▶ Work to complete
Go through the lines below. Copy those with "layout".

[The data Boundary: Start]

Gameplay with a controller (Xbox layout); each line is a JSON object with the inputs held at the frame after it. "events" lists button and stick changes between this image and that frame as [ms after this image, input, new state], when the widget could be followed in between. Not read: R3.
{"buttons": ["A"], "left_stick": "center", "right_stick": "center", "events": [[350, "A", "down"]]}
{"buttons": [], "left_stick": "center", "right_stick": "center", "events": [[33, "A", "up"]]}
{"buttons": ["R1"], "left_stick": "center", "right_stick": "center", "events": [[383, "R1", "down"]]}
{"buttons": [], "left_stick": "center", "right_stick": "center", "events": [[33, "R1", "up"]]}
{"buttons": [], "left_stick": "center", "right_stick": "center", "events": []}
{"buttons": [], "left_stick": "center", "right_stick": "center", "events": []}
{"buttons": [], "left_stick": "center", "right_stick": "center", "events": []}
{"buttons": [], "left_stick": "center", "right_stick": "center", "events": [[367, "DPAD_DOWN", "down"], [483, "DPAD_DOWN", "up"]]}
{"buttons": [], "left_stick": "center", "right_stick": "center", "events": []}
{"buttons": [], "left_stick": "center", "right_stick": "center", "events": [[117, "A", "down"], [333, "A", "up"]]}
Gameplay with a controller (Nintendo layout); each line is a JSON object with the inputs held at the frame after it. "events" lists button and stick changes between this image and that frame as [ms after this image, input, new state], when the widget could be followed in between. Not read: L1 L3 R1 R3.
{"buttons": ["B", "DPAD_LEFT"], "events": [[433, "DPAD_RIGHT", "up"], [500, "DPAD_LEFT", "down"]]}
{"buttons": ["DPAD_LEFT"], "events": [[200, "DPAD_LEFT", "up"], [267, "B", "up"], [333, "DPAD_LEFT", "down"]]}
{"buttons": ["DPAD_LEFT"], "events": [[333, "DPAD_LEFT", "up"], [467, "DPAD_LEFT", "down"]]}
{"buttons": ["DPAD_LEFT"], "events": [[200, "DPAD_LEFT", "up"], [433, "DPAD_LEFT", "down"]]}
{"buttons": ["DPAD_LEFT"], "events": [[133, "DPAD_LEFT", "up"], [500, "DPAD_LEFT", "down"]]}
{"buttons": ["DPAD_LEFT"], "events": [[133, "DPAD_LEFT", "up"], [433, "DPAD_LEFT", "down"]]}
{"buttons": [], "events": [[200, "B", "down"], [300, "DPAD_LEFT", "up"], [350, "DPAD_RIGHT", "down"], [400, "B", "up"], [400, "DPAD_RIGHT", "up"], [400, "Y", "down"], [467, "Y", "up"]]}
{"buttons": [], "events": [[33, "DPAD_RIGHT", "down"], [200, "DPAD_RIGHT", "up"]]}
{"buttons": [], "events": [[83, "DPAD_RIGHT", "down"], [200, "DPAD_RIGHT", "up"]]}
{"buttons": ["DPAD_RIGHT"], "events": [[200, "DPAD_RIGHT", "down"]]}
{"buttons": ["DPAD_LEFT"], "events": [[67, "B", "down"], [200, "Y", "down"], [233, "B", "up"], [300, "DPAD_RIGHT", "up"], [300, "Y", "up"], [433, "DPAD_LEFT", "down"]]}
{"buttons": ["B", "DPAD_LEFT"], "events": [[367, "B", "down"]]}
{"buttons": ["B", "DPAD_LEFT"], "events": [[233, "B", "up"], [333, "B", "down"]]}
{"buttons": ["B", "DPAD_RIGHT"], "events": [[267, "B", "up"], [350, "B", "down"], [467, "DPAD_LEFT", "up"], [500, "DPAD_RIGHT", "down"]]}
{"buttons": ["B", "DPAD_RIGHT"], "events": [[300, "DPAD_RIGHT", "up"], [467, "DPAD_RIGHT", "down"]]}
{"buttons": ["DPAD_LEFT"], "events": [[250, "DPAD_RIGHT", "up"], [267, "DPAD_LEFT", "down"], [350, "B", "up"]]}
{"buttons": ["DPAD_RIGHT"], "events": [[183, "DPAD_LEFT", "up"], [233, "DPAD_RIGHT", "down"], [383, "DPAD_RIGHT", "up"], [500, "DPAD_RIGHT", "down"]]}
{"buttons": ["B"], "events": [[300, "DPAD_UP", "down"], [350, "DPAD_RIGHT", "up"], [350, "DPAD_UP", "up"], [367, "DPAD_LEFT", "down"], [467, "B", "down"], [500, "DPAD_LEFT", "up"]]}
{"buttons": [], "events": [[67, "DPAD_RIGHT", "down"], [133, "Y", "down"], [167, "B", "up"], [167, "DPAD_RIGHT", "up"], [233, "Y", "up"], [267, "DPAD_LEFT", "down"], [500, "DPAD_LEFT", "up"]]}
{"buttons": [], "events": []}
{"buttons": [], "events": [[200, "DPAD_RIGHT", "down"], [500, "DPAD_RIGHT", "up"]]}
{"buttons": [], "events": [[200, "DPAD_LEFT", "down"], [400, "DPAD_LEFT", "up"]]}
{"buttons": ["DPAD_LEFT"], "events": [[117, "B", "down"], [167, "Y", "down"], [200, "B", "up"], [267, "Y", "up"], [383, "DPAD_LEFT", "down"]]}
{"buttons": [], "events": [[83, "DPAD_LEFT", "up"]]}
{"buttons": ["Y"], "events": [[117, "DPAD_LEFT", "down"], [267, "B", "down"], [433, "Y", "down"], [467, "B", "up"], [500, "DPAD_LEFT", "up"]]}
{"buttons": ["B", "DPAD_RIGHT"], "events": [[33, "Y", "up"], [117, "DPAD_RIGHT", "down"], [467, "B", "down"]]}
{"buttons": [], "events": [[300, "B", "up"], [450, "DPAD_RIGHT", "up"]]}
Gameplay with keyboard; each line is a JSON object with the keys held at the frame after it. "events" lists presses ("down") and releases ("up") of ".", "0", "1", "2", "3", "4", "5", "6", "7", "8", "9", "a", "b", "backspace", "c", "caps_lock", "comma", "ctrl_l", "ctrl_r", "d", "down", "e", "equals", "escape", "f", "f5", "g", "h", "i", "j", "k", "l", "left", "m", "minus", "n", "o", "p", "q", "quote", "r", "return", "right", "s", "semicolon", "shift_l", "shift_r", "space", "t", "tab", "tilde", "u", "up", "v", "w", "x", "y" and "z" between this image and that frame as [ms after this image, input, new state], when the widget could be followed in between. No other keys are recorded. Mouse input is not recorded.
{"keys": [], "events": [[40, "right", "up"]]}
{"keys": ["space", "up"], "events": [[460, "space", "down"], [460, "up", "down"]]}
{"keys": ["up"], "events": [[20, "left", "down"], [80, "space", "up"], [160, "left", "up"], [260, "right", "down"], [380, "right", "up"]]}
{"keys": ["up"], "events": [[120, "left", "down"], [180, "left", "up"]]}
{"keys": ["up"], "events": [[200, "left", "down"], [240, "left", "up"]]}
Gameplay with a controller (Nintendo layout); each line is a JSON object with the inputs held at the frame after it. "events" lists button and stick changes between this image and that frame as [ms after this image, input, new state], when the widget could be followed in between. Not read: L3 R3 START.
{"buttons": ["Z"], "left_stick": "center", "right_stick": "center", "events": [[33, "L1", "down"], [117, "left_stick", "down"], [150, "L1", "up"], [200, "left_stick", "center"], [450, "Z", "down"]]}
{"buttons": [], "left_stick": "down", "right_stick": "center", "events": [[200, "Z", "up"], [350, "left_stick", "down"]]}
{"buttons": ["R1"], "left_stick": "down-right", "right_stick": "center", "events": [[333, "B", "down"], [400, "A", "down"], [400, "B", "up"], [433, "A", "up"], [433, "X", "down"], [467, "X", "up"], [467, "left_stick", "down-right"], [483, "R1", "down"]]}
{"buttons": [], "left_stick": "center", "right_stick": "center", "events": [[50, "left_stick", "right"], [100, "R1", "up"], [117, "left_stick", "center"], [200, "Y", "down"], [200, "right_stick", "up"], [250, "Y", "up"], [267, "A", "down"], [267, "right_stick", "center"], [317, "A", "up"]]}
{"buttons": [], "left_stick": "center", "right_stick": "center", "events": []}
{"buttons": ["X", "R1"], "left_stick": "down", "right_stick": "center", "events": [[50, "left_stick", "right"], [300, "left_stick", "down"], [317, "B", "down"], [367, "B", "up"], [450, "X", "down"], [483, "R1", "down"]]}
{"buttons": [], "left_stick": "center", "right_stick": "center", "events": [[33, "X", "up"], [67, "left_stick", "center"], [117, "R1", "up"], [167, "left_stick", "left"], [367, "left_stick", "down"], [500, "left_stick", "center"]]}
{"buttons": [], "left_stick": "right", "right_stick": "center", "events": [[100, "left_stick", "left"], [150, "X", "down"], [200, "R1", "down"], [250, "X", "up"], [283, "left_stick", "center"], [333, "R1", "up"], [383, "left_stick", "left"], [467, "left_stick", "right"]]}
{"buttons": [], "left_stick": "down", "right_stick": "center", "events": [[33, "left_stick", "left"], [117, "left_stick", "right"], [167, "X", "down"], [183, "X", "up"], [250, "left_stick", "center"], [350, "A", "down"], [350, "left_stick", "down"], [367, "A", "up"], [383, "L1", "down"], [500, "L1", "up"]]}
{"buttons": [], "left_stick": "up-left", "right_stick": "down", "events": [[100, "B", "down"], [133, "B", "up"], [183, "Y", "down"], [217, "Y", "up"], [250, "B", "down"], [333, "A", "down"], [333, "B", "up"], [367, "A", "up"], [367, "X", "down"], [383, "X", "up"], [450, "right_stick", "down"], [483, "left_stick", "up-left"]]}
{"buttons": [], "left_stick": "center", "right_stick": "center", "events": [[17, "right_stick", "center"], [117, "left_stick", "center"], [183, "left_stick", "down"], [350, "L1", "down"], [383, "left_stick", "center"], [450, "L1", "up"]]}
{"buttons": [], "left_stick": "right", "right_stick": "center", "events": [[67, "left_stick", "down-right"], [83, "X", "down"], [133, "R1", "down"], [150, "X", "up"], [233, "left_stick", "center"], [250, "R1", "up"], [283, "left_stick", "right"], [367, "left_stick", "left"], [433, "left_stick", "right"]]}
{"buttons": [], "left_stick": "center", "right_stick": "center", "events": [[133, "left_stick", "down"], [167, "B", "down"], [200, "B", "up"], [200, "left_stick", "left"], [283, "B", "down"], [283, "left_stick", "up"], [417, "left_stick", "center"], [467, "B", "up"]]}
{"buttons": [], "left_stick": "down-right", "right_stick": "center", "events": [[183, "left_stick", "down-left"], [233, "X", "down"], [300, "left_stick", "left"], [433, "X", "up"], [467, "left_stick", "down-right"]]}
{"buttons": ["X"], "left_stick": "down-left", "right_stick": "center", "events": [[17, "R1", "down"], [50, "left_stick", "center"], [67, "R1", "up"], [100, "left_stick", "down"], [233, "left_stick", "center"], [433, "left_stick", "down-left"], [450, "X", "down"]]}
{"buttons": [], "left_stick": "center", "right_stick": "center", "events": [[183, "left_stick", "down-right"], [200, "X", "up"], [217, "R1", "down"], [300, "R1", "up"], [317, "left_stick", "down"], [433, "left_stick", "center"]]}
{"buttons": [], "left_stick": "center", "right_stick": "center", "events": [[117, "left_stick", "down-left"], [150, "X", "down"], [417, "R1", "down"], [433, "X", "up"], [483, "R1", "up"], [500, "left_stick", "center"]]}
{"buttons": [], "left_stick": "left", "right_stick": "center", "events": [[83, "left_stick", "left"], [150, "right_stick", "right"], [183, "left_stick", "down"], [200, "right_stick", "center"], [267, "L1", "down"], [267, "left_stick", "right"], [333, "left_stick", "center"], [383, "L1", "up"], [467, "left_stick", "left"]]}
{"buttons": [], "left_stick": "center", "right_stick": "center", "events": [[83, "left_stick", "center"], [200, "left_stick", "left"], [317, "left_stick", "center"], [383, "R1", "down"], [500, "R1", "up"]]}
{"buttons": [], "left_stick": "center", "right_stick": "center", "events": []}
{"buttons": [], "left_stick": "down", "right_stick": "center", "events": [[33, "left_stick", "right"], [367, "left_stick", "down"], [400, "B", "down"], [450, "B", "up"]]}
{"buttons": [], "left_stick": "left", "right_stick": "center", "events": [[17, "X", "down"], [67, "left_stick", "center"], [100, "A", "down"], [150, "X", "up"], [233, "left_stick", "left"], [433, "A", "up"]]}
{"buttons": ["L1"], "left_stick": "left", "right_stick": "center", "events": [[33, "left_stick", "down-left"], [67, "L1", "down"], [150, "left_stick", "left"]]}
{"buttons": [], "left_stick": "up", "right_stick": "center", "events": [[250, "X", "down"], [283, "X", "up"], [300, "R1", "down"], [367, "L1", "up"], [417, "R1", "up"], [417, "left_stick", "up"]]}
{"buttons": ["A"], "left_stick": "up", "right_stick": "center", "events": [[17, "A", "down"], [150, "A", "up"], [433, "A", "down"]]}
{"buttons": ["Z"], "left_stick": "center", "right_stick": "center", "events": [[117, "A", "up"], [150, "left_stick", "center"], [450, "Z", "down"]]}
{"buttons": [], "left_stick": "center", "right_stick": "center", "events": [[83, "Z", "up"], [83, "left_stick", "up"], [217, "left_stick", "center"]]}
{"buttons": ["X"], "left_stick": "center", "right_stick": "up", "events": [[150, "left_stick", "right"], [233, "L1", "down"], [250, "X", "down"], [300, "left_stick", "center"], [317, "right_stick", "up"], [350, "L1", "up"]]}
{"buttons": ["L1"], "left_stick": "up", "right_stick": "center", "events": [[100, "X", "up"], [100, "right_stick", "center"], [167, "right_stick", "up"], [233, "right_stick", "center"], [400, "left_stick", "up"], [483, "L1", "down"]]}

[The data Boundary: End]

▶ The answer
Gameplay with a controller (Xbox layout); each line is a JSON object with the inputs held at the frame after it. "events" lists button and stick changes between this image and that frame as [ms after this image, input, new state], when the widget could be followed in between. Not read: R3.
Gameplay with a controller (Nintendo layout); each line is a JSON object with the inputs held at the frame after it. "events" lists button and stick changes between this image and that frame as [ms after this image, input, new state], when the widget could be followed in between. Not read: L1 L3 R1 R3.
Gameplay with a controller (Nintendo layout); each line is a JSON object with the inputs held at the frame after it. "events" lists button and stick changes between this image and that frame as [ms after this image, input, new state], when the widget could be followed in between. Not read: L3 R3 START.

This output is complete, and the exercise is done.